1. Spinal cord explant culture
   1. Using straight scissors and fine forceps, dissect a spinal cord out of an E12.5 ICR-HB9:GFP mouse embryo. Work in a 1X HBSS solution with 1% penicillin-streptomycin (P/S) (Figure 3A-C).
   2. Using microdissection scissors, remove the meninges and the dorsal horns (Figure 3D).
   3. Cut the spinal cord into 1 mm thick transverse sections (Figure 3E). Dispose of all medium from the proximal compartment of the MFC.
   4. Pick up a single spinal cord explant with a pipette in a total volume of 4 µL. Inject the explant as close as possible to the cave and draw out any excessive liquid from the proximal well via the lateral outlets (1 mm punches). The explants should be sucked into the proximal channel.
   5. Slowly add 150 µL of spinal cord explant medium (SCEX, see Table of Materials and Table 3) to the proximal well.
   6. Spinal cord explant culture maintenance
      1. Add SCEX medium in the proximal compartment and rich SCEX medium (SCEX with 50 ng/mL of BDNF and GDNF) in the distal compartment. Maintain a volume gradient of at least 15 µL per well between the distal wells (higher volume) and the proximal well.
      2. Refresh the medium every 2 days. It can take the axons up to 3-5 days to cross distally.

3. Axonal transport (Figure 4A)

1. Labeling of mitochondria and acidic compartments
   1. Prepare fresh SCEX medium (or CNB for dissociated MN) containing 100 nM Mitotracker Deep Red FM and 100 nM LysoTracker Red. Incubate for 30-60 min at 37 °C. Other colors can be used as long as their fluorophores do not overlap.
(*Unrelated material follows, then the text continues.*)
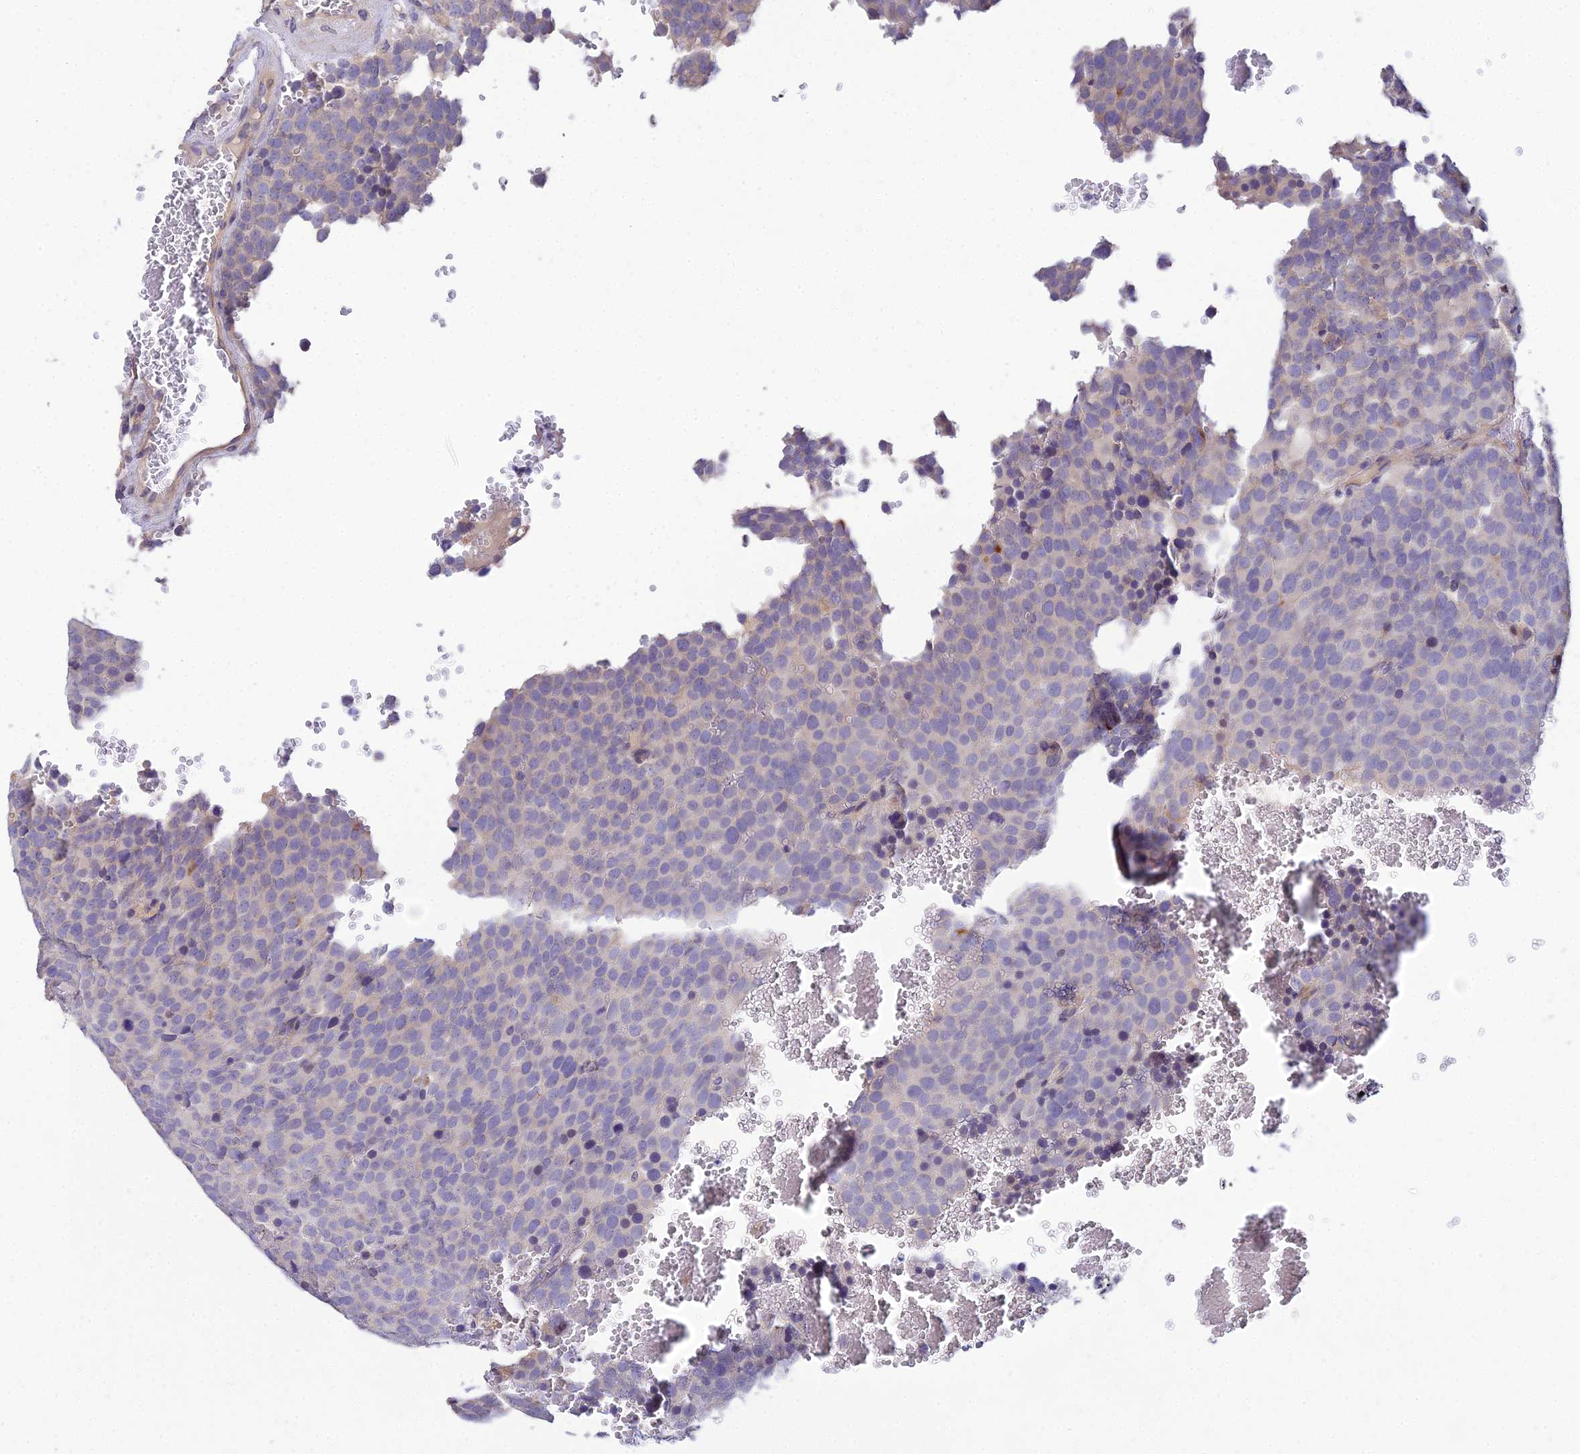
{"staining": {"intensity": "negative", "quantity": "none", "location": "none"}, "tissue": "testis cancer", "cell_type": "Tumor cells", "image_type": "cancer", "snomed": [{"axis": "morphology", "description": "Seminoma, NOS"}, {"axis": "topography", "description": "Testis"}], "caption": "IHC photomicrograph of neoplastic tissue: human testis cancer stained with DAB shows no significant protein positivity in tumor cells.", "gene": "ARL8B", "patient": {"sex": "male", "age": 71}}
   2. Wash 3x with warm CNB/SCEX medium. The plates are ready for imaging.
2. Live imaging
   1. Acquire 100 time-lapse image series of axonal transport at 3 s intervals, with a total of 5 min per movie.
      NOTE: The imaging system used in this study included an inverted microscope equipped with spinning disc confocal, controlled via propriety cell imaging software, 60x oil lens, NA = 1.4, and an EMCCD camera. Movies were acquired in a controlled environment at 37 °C and 5% CO₂.
      NOTE: Longer or shorter time-lapse movies can be imaged, depending on the experiment. Even overnight movies can be recorded if needed. However, it is critical to try and reduce the exposure time and laser power, as well as the number of total images, to decrease phototoxicity and bleaching during movie acquisition.